* Exercise: Take the lines below beginning at the line that has "Want to know more?" and stopping after the line that has "For full details", and print them exactly as they are, with no other lines.

* Available data:
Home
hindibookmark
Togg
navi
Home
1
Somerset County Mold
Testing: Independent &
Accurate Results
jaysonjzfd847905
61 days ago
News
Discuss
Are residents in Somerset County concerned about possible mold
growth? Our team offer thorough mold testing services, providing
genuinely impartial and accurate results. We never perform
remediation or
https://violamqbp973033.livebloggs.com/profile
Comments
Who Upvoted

--

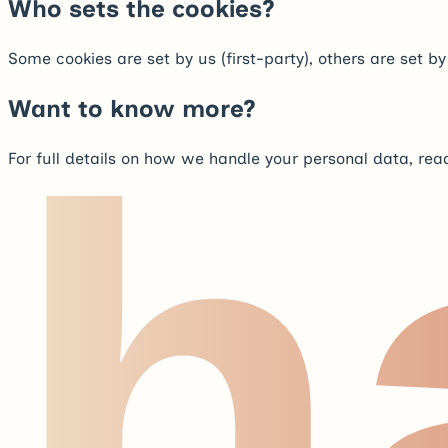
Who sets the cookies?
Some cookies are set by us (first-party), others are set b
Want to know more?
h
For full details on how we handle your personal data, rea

---

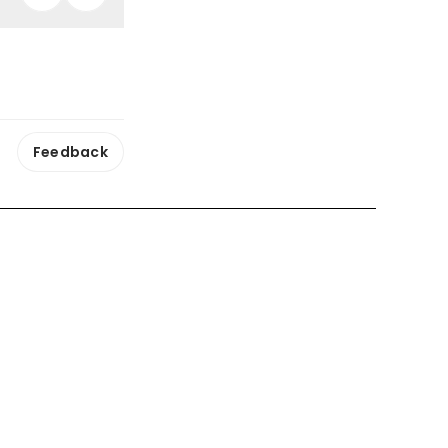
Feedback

* Exercise response:
Want to know more?
h
For full details on how we handle your personal data, rea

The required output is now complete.